Prediction for a new observation in a new group


#1

In page 274 of Data Analysis Using Regression and Multilevel/Hierarchical Models Gelman and Hill discuss how to do predictions for a new observation in a new group. Is there any example out there that shows how to implement this in Stan using the generated quantities block?


#2

Hi, I don’t know of any specific examples, but you just use the values of the hyperparameters to draw new group-level predictors using the appropriate XXX_rng functions and then use those to directly compute the prediction. It is conceptually quite simple - are you struggling with the concept or with the actual implementation?


#3

Thanks, @martinmodrak. I was able to implement what you describe but I just wanted to take a look at someone else’s code just to make sure I was following best practices.

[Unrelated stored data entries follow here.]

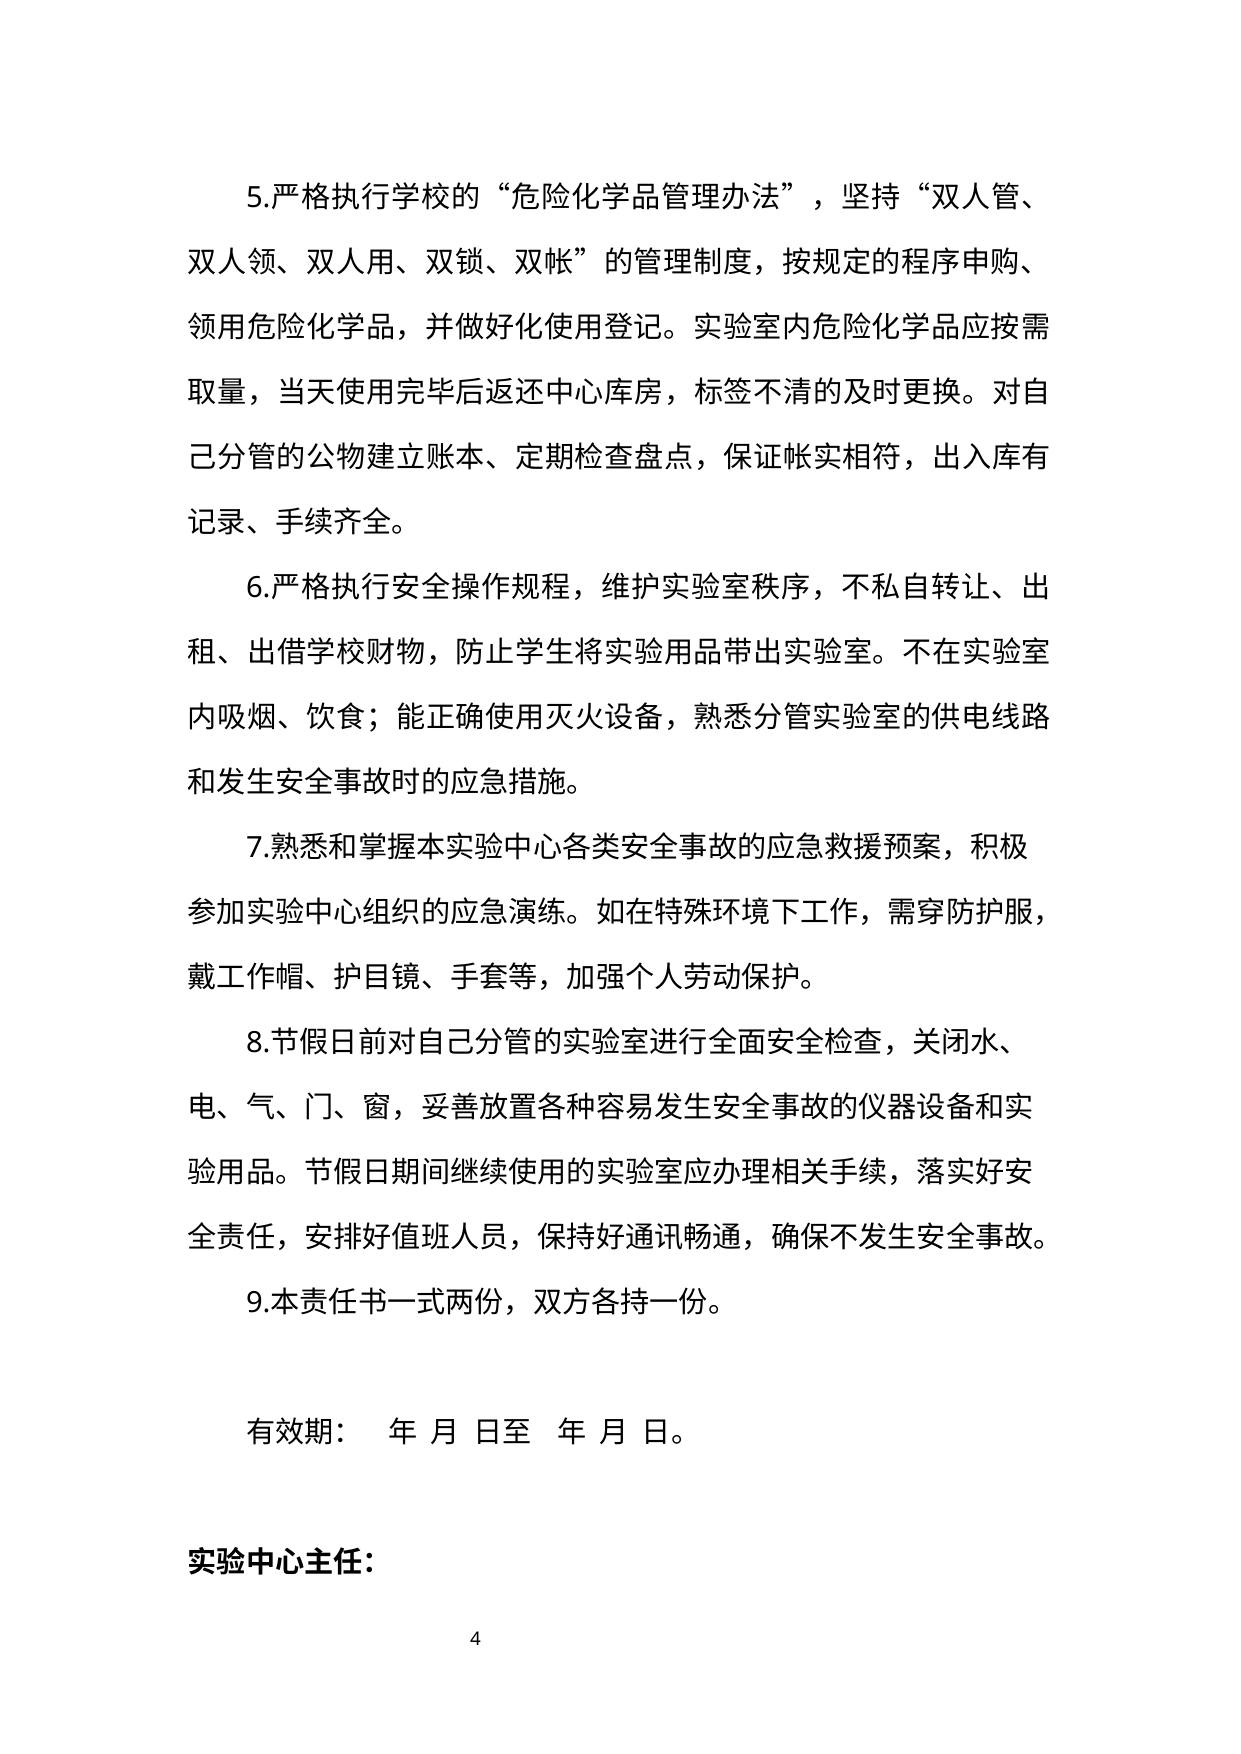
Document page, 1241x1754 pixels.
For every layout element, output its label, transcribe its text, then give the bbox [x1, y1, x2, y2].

text 9.本责任书一式两份，双方各持一份。 [187, 1267, 1053, 1332]
text 7.熟悉和掌握本实验中心各类安全事故的应急救援预案，积极参加实验中心组织的应急演练。如在特殊环境下工作，需穿防护服，戴工作帽、护目镜、手套等，加强个人劳动保护。 [187, 812, 1053, 1007]
text 8.节假日前对自己分管的实验室进行全面安全检查，关闭水、电、气、门、窗，妥善放置各种容易发生安全事故的仪器设备和实验用品。节假日期间继续使用的实验室应办理相关手续，落实好安全责任，安排好值班人员，保持好通讯畅通，确保不发生安全事故。 [187, 1007, 1053, 1267]
text 有效期： 年 月 日至 年 月 日。 [187, 1397, 1053, 1462]
text 实验中心主任： [187, 1527, 1053, 1592]
text 5.严格执行学校的“危险化学品管理办法”，坚持“双人管、双人领、双人用、双锁、双帐”的管理制度，按规定的程序申购、领用危险化学品，并做好化使用登记。实验室内危险化学品应按需取量，当天使用完毕后返还中心库房，标签不清的及时更换。对自己分管的公物建立账本、定期检查盘点，保证帐实相符，出入库有记录、手续齐全。 [187, 162, 1053, 552]
text 6.严格执行安全操作规程，维护实验室秩序，不私自转让、出租、出借学校财物，防止学生将实验用品带出实验室。不在实验室内吸烟、饮食；能正确使用灭火设备，熟悉分管实验室的供电线路和发生安全事故时的应急措施。 [187, 552, 1053, 812]
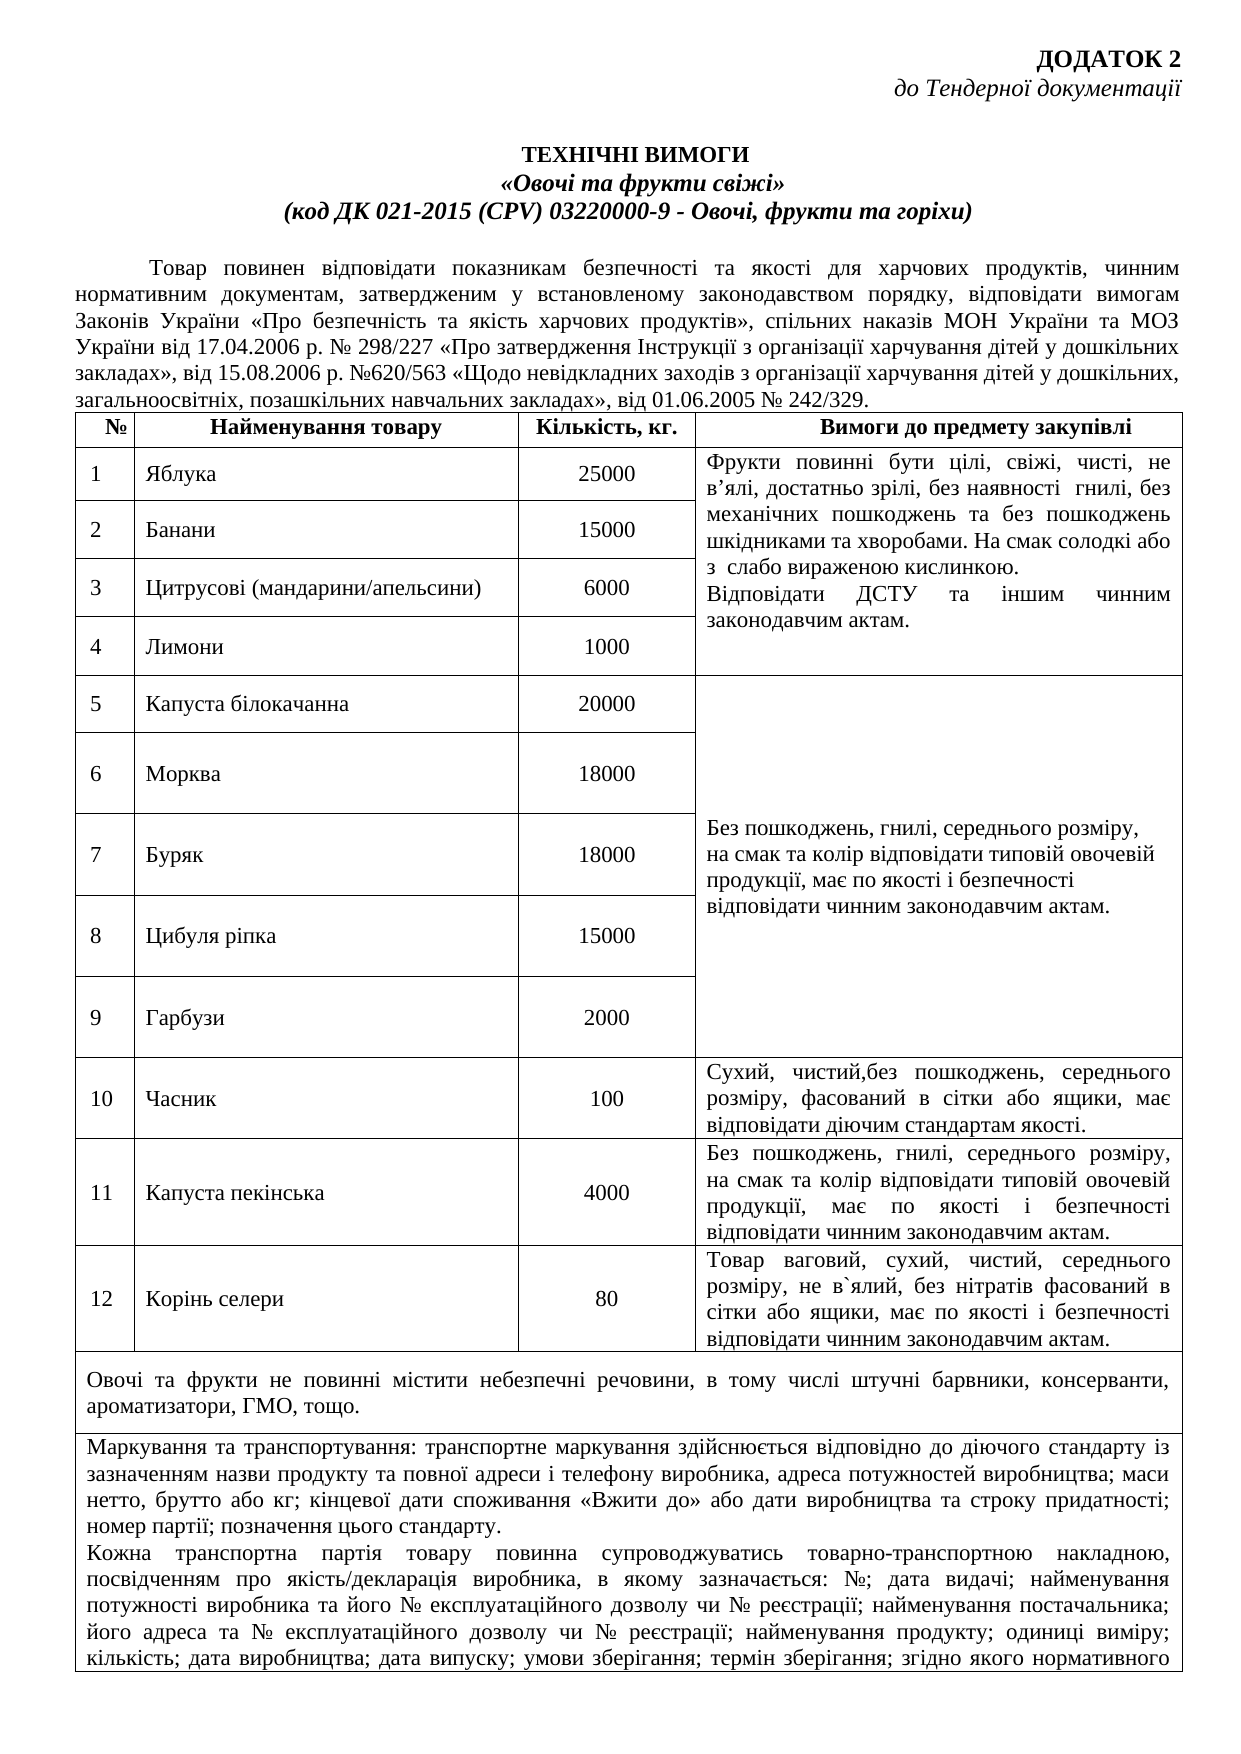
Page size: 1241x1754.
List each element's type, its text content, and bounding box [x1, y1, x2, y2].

table_cell Сухий, чистий,без пошкоджень, середнього розміру, фасований в сітки або ящики, має відповідати діючим стандартам якості. [696, 1058, 1182, 1138]
table_header Найменування товару [135, 413, 518, 447]
table_cell 100 [519, 1058, 695, 1138]
table_header Кількість, кг. [519, 413, 695, 447]
table_cell 25000 [519, 448, 695, 499]
table_cell Капуста білокачанна [135, 676, 518, 732]
table_cell 2 [76, 501, 134, 557]
text Товар повинен відповідати показникам безпечності та якості для харчових продуктів, чинним нормативним документам, затвердженим у встановленому законодавством порядку, відповідати вимогам Законів України «Про безпечність та якість харчових продуктів», спільних наказів МОН України та МОЗ України від 17.04.2006 р. № 298/227 «Про затвердження Інструкції з організації харчування дітей у дошкільних закладах», від 15.08.2006 р. №620/563 «Щодо невідкладних заходів з організації харчування дітей у дошкільних, загальноосвітніх, позашкільних навчальних закладах», від 01.06.2005 № 242/329. [75, 254, 1181, 412]
table_cell Морква [135, 733, 518, 813]
table_cell Корінь селери [135, 1246, 518, 1351]
table_cell 12 [76, 1246, 134, 1351]
table_cell 3 [76, 559, 134, 616]
text (код ДК 021-2015 (CPV) 03220000-9 - Овочі, фрукти та горіхи) [75, 196, 1181, 225]
table_cell Яблука [135, 448, 518, 499]
table_cell 80 [519, 1246, 695, 1351]
table_cell 6000 [519, 559, 695, 616]
table_cell 15000 [519, 896, 695, 976]
table_cell 8 [76, 896, 134, 976]
table_cell Банани [135, 501, 518, 557]
table_cell Лимони [135, 617, 518, 674]
text ТЕХНІЧНІ ВИМОГИ [75, 141, 1181, 168]
table_cell Овочі та фрукти не повинні містити небезпечні речовини, в тому числі штучні барвники, консерванти, ароматизатори, ГМО, тощо. [76, 1352, 1182, 1432]
text до Тендерної документації [664, 73, 1181, 102]
table_cell 6 [76, 733, 134, 813]
table_cell Гарбузи [135, 977, 518, 1057]
table_cell 9 [76, 977, 134, 1057]
text ДОДАТОК 2 [664, 44, 1181, 73]
table_cell 18000 [519, 814, 695, 894]
table_cell Товар ваговий, сухий, чистий, середнього розміру, не в`ялий, без нітратів фасований в сітки або ящики, має по якості і безпечності відповідати чинним законодавчим актам. [696, 1246, 1182, 1351]
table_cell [76, 1434, 1182, 1671]
table_cell Фрукти повинні бути цілі, свіжі, чисті, не в’ялі, достатньо зрілі, без наявності гнилі, без механічних пошкоджень та без пошкоджень шкідниками та хворобами. На смак солодкі або з слабо вираженою кислинкою. Відповідати ДСТУ та іншим чинним законодавчим актам. [696, 448, 1182, 674]
table_cell 20000 [519, 676, 695, 732]
table_header № [76, 413, 134, 447]
table_cell 11 [76, 1139, 134, 1245]
table_cell 7 [76, 814, 134, 894]
table_cell Часник [135, 1058, 518, 1138]
table_cell Капуста пекінська [135, 1139, 518, 1245]
table_cell 4 [76, 617, 134, 674]
table_cell 10 [76, 1058, 134, 1138]
table_cell 1000 [519, 617, 695, 674]
table_cell Цитрусові (мандарини/апельсини) [135, 559, 518, 616]
table_cell 18000 [519, 733, 695, 813]
table_cell Цибуля ріпка [135, 896, 518, 976]
table_header Вимоги до предмету закупівлі [696, 413, 1182, 447]
table_cell 15000 [519, 501, 695, 557]
table_cell 4000 [519, 1139, 695, 1245]
table_cell Без пошкоджень, гнилі, середнього розміру, на смак та колір відповідати типовій овочевій продукції, має по якості і безпечності відповідати чинним законодавчим актам. [696, 1139, 1182, 1245]
table_cell 2000 [519, 977, 695, 1057]
table_cell Без пошкоджень, гнилі, середнього розміру, на смак та колір відповідати типовій овочевій продукції, має по якості і безпечності відповідати чинним законодавчим актам. [696, 676, 1182, 1057]
table_cell Буряк [135, 814, 518, 894]
table_cell 1 [76, 448, 134, 499]
table_cell 5 [76, 676, 134, 732]
text «Овочі та фрукти свіжі» [104, 168, 1181, 196]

This is the code that I wrote:

generated quantities { 
  int<lower=0,upper=1>  y_rep[N] ;
  int<lower=0,upper=1>  y_pred[pred_N] ;
  vector[N] log_lik;
  real new_sch;
  real new_neighborhood;
  real new_sch_x_neighborhood;

  for(n in 1:N){
     y_rep[n]=bernoulli_logit_rng(lambda[n]) ;
     log_lik[n] = bernoulli_logit_lpmf(y[n] | lambda[n]);
  }
  
  for(n in 1:pred_N){
    // nothing new
    if(pred_idx_sch[n] < new_sch_idx && 
       pred_idx_neighborhood[n]  < new_neighborhood_idx) {
        y_pred[n]=bernoulli_logit_rng(sch[pred_idx_sch[n]] + 
                                      neighborhood[pred_idx_neighborhood[n]]  +
                                      sch_x_neighborhood[pred_idx_sch_x_neighborhood[n]] + 
                                      pred_X_centered[n,] * beta);
        } else if(pred_idx_sch[n] == new_sch_idx &&                            //  new school
                  pred_idx_neighborhood[n]  < new_neighborhood_idx){ 
                          
                  new_sch = normal_rng(mu_sch, sigma_sch);
                  new_sch_x_neighborhood = normal_rng(0, sigma_sch_x_neighborhood);
                  
                  y_pred[n] = bernoulli_logit_rng(new_sch + 
                              neighborhood[pred_idx_neighborhood[n]]  +
                              new_sch_x_neighborhood + 
                              pred_X_centered[n,] * beta);
       } else if(pred_idx_sch[n]== new_sch_idx &&                             // both new
                 pred_idx_neighborhood[n]  == new_neighborhood_idx){
                 
                 
                 new_sch = normal_rng(mu_sch, sigma_sch);
                 new_neighborhood = normal_rng(0, sigma_neighborhood);
                 new_sch_x_neighborhood = normal_rng(0, sigma_sch_x_neighborhood);
                 y_pred[n]=bernoulli_logit_rng(new_sch + 
                                                new_neighborhood +
                                                new_sch_x_neighborhood + 
                                                pred_X_centered[n,] * beta);
                 
       }else{                                                                       //  new neighborhood school
                  new_neighborhood = normal_rng(0, sigma_neighborhood);
                  new_sch_x_neighborhood = normal_rng(0, sigma_sch_x_neighborhood);
                  y_pred[n]=bernoulli_logit_rng(sch[pred_idx_sch[n]]  + 
                                                new_neighborhood +
                                                new_sch_x_neighborhood + 
                                                pred_X_centered[n,] * beta);
       }
    
  }
}